Posts Tagged ‘rest’

Knee Injury Precautions

November 16, 2009

This is my knee story. It was my junior year of high school. Midway through the soccer season and 20 minutes into the first half, I had a breakaway on goal. However, just before shooting on goal, a defender was able to get a touch on the ball knocking it away. Instead of making contact with the ball, I made contact with his leg. In doing so, I hyper-extended my right knee. As I was carried off the field, I knew something was not right. However, after 10 minutes of ice and a shot of endorphins, the knee felt great. I felt great. I was ready to go back in.

As I recall, I proceeded to have a great game … amazing what some endorphins will do. But it all came to an explosive end five minutes before the end of the game. I went up for a header, landed awkwardly on my right leg and BOOM! My knee, and more specifically, my ACL exploded. For those of you unfortunate enough to have had a similar experience, you know the sound I’m talking about. I still can’t believe no one else heard the explosion.

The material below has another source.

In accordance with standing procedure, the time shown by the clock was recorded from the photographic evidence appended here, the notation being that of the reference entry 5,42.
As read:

Since the knees were never designed to take the twisting, torquing, cutting, and physical demands associated with soccer, many soccer players have their own knee story or stories. There is a very good chance that if a soccer player plays soccer long enough, the knees will sustain some type of trauma or injury. Because of this likelihood and based on my own experience, I believe knee injuries need to be addressed in a special way.

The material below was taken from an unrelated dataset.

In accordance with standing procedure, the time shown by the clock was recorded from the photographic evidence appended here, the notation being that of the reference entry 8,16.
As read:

When I coached, I had the following rule: when a player sustained any type of knee injury, whether it was a ‘knock’, a small tweak, or slight hyper-extension, he or she was done for two weeks. It did not matter how good the player was, what important games were coming up, or how well the player was moving around or feeling; he or she was not allowed to practice or play for two weeks. No ifs, ands, or buts!

Besides not playing, I also asked the parents of the injured player to do the following:

  • Start icing the knee immediately–20 minutes on, 20 minutes off.
  • Take their child to see a doctor, preferably an orthopedic surgeon, within a few days of the injury. If the injury looked bad, I would recommend the emergency room.
  • Stress to their child the importance of resting the knee during school–no recess or lunchtime high-jinks.

As a coach, if you chose to follow this rule or already have a similar rule, you will undoubtedly deal with players pleading with you that they are fine and parents who are positive you are overreacting. No matter. You are doing what is in the best long-term interest of the player. Make sure to share this rule with players and parents at the beginning of the season so there are no surprises.

Author’s Note: Though this post is about knees, I believe any leg injury should be treated with precaution. Ankle, heel, toe, calf, hamstring, quadriceps, or groin injuries should all require some type of rest as well as a professional exam. Having a player play with any type of leg injury that has not had time to heal could have negative long-term consequences. At the youth level, compromising any one of these leg parts is simply not worth it.

Effort and Playing Time

September 29, 2009

One of the most difficult parts of coaching youth soccer is allocating playing time. As a coach you want to be as equitable with the playing time as possible. For house (or non-competitive, non-traveling) teams, this was always easy. My philosophy was to give each player the same amount of playing time, regardless of skill. Only disciplinary issues would result in less playing time.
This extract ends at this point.